Se por um lado há a possibilidade de falhas por falta de materiais, também pode sofrer com o excesso de inventário. Cancelamentos de pedidos podem ocorrer a qualquer momento: atraso de entregas, problemas internos no cliente, variações de mercado ou conjuntura. Muitos fornecedores não aceitam cancelamentos dentro de uma determinada "janela", ou seja, visam proteger estoques já adquiridos, materiais em processamento ou acabados no estoque (FLEURY et al., 2000, p.181-183). Nos dias de hoje o que são exigidos prazos menores, lotes menores, flexibilidade e pontualidade, porém 100% de eficácia nas ações empreendidas nestes esforços raramente são atingidos, esta margem de erro representa os estoques em excesso. Segundo Fleury, o mundo real é aquele com incerteza. (FLEURY et al. 2000 p. 180)

Este delineamento serve de ponto de partida para explicar que a programação da produção (ou sequenciamento) baseia-se no que foi planejado e que se transforma na medida que as requisições são confirmadas, ou não, nos prazos e quantidades na negociação dos pedidos, principalmente para itens fora do prazo que os fornecedores especificam, além dos imprevistos ou mudanças da carteira do cliente de última hora. Este descompasso entre real e planejado deve ser minimizado para: empreender

O melhor método disponível para minimizar o tempo perdido, criar meios para melhor liberação de pedidos aos clientes, honrar as entregas, manter os processos e os estoques consistentes com os objetivos da empresa e com os dois itens anteriores (BOWERSOX e CLOSS, 2001, p. 229 e FLEURY et al., 2000, p. 183-184).

4-O MODELO ATUAL

Como ferramenta integradora de seus negócios, cujo objetivo é a integração das várias áreas deuma fábrica, a empresa onde foi realizado o trabalho adotou o sistema SAP R3. é sobre este ERP (Enterprise Resources Planning -ERP), que todas as operações da empresa ocorrem no Brasil e no mundo. Os registros de dados, operações, listas de peças, contabilidade, cálculo das necessidades (MRP), o gerenciamento da cadeia de suprimentos (SCM) etc. estão todas integradas sobre esta plataforma. As vantagens que levaram essa empresa a operar com o SAP é que os diversos módulos existentes neste sistema são aplicáveis em qualquer unidade, comunicáveis entre si constituem uma plataforma bastante confiável e acessível em qualquer lugar; sendo possível trabalhar com índices de medida de desempenho, controles e indicadores, calculados de um mesmo modo em múltiplas plantas.

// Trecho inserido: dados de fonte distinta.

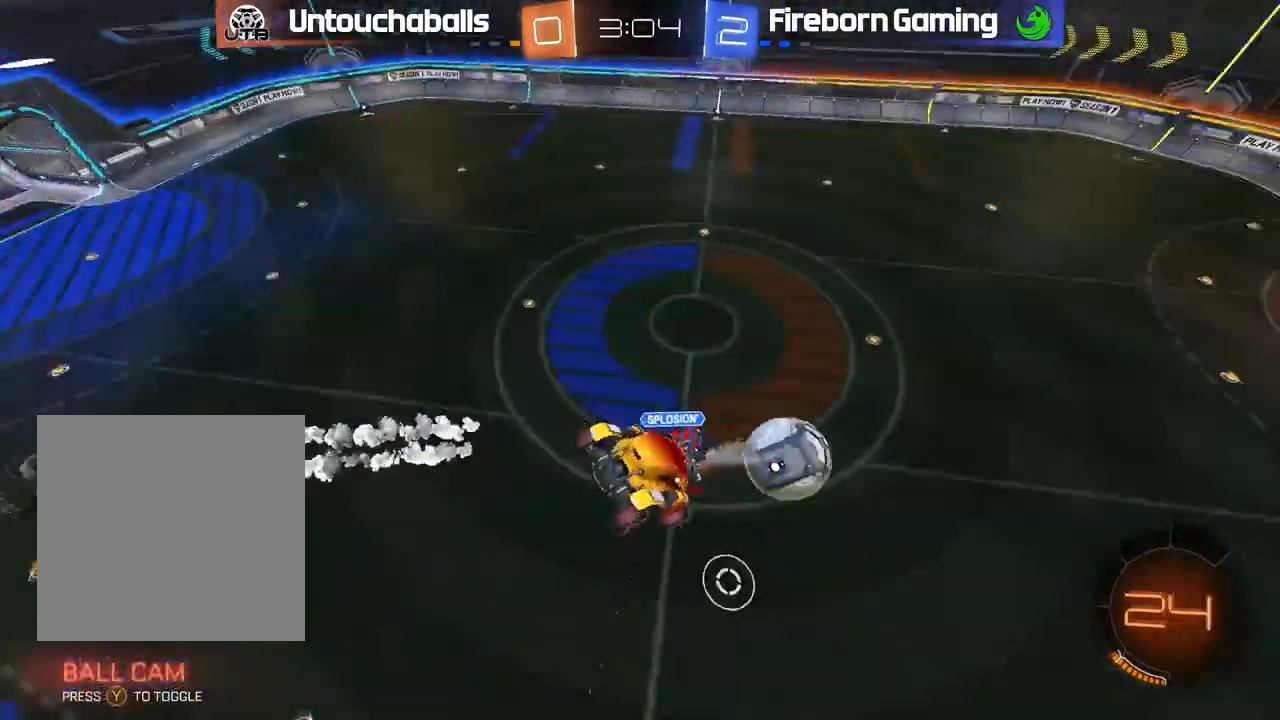
{"dt_ms": 500, "buttons": ["L1", "R2"], "left_stick": "down", "events": [[250, "left_stick", "down"], [300, "L1", "down"], [400, "R2", "down"]]}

Nas operações logísticas da empresa, na qual foi realizado o estudo de caso, a enorme complexidade das cadeias de suprimentos aliadas ás estratégias de estoques com a distribuição escalonada, levou a empresa a explorar o conceito de consolidação (FLEURY et al., 2000, p.159; de BOWERSOX e CLOSS, 2001, p. 327 e 406). A remessa de grandes lotes por longas distâncias é muito mais barato do que o envio de cargas fracionadas (FLEURY et al., 2000, p. 155), permitindo o melhor aproveitamento de espaço ao agrupar várias cargas fracionadas.

Com esse tipo de arranjo cada elemento da cadeia pode conseguir custos totais de embarques menores do que custos de embarques individuais (BOWERSOX e CLOSS, 2001, p. 327). O desafio da consolidação é a flexibilidade, o eterno equilíbrio entre custos e serviço ágil (FLEURY, 2000, p. 153). Ao ponderar-se sobre este equilíbrio entende-se a aplicação dos múltiplos tipos de nós (métodos de distribuição e armazenagem) que se empregam na logística internacional. As operações de consolidação no exterior ocorrem em Miami, estado da Flórida -EUA e é fruto da negociação entre a empresa e o agente prestador de serviços escolhido. O desenho deste modelo pode funcionar a partir de qualquer ponto, dependendo das condições de infra-estrutura e de negociações comerciais vantajosas entre os parceiros que viabilizem a operação.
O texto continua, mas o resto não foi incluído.